Medical Students, Medical Education

Required Clerkships: Setting the Foundation for a Career in Emergency Medicine

Few times in a medical student’s life are more exciting than the start of third year. Coursework is complete, Step 1 is in the rearview mirror, and clinical rotations are starting. It’s an entirely new and exciting phase of your medical career!

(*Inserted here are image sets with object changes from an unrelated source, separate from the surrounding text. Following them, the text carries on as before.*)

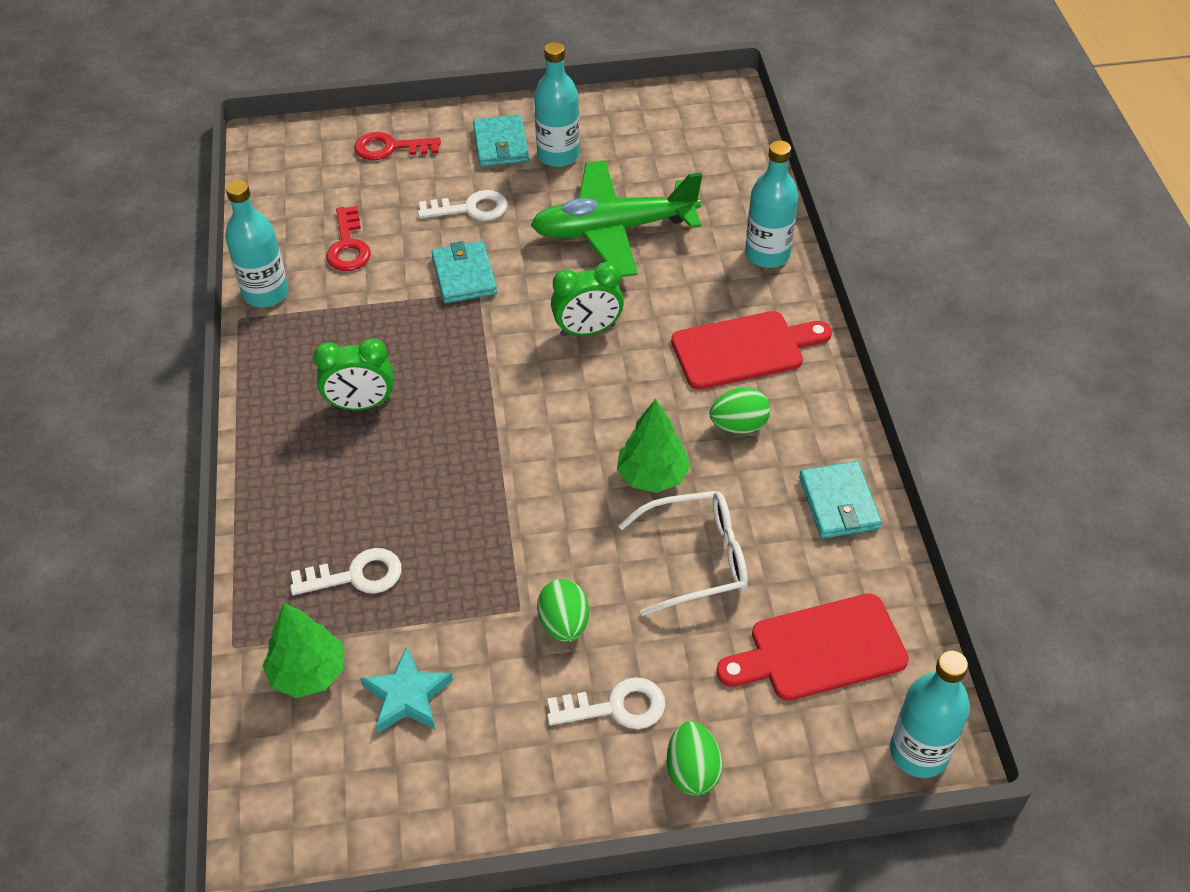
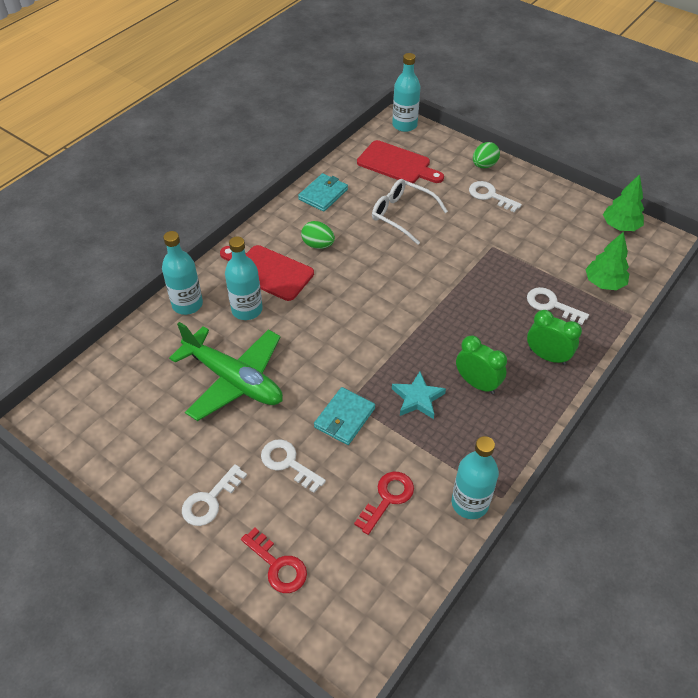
camera: 135 degrees left, 0 degrees up
(407, 696) = (568, 249): turquoise star -> turquoise star (417, 398)
(501, 144) = (210, 500): turquoise wallet -> white key
(558, 155) = (191, 459): turquoise bottle -> turquoise bottle (247, 310)
(564, 624) = (480, 230): green egg -> none
(587, 330) = (322, 335): green clock -> green clock (547, 356)
(652, 476) = (380, 253): green tree -> green tree (620, 226)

Third year is all about creating a solid clinical foundation, not to mention choosing your future career. While it’s important to keep an open mind while completing your clinical rotations, if you’re dead-set on emergency medicine, this guide will set you up for success.

Surgery
Important Concepts: Try to identify the most common reasons for ED consults. Become comfortable doing a thorough abdominal exam and get the differential diagnosis of abdominal pain down cold. Learn what a healing incision and an infected incision look like. Choose surgical subspecialties rotations to become more comfortable with common complaints and diagnoses in those fields.
Important Skills: Wound closure is a great skill to master during your surgery rotation. Many rotations will have a day with mock skills lab; use that time wisely to help you prepare for the real thing. The single-handed suture tie will get you rockstar status as a future ED resident.

Pediatrics
Important Concepts: Learning common pediatric illnesses and how to treat them will give you a leg up in the ED. Diaper rash, strep throat, and newborn exams are all essential parts of treating kids! Learn how to navigate the parent-child relationship.
Important Skills: Learn how to do a thorough pediatric exam at various ages. If you do outpatient pediatrics, you’ll see a lot of well child checks. Use that time wisely to understand what a “well” child looks like and what milestones they should be meeting at typical ages.

Psychiatry
Important Concepts: In many ways, psychiatry and emergency medicine are sister programs. You will see many suicidal, psychotic, anxious, depressed, and “everything in between” patients in the ED daily. Determine which patients meet the hold criteria and why, as well as what makes a person have capacity or not. Understand psychiatric medications and their side effects.
Important Skills: Learn to identify which medications are best used to manage acutely agitated patients and how to interview psychiatric patients safely (you should always have a clear path to the door).

Family Medicine
Important Concepts: As ED visits for non-emergency purposes skyrocket, you will often serve as a surrogate “primary care provider” in the ED. Get comfortable with prescriptions and contraindications for first line agents for blood pressure management, diabetes, and other common chronic diseases.
Important Skills: Do as many head-to-toe physical exams as possible. This will help you to do a solid, speedy ED physical as a resident! Also, simple office procedures like abscess drainages or skin biopsies are good to learn.

Internal Medicine
Important Concepts: IM is the bread and butter of medicine. Dive deep into every diagnosis and learn the appropriate inpatient workup and treatment. Go to the ED for admissions to understand how others may view its chaos and speed.
Important Skills: Learn how to take a thorough History & Physical and differential diagnosis. Become comfortable with inpatient procedures such as thoracentesis and paracentesis.

OB/GYN
Important Concepts: Like surgery, try to attend as many ED consults as possible. Learn how to take a history and manage vaginal bleeding at all life stages including pre-menopausal, pregnant, and post-menopausal.
Important Skills: Get comfortable doing a pelvic exam, checking for signs of imminent delivery, and doing a typical infant delivery.

Neurology
Important Concepts: Pay attention to the evaluations of ED consults. Learn everything you can about seizure and stroke patients and their management; these will be typical patients in the ED. Stroke symptoms can be very subtle; learn to recognize a pattern of deficits and where the lesion is located in the brain.
Important Skills: Become comfor.table doing a full neurologic exam, including the NIH stroke scale. If possible, learn how to do a lumbar puncture.

All Rotations 

  • Learn how to write orders and prescrip.tions (under supervision, of course).
  • Make yourself use every patient to guide your self-study; read and learn about medical and surgical conditions you have not previously studied.
  • Common things are common. On whatever rotation you are on, find the 4-5 most common things you see and become expert at the symptoms, diagnosis, and treatment.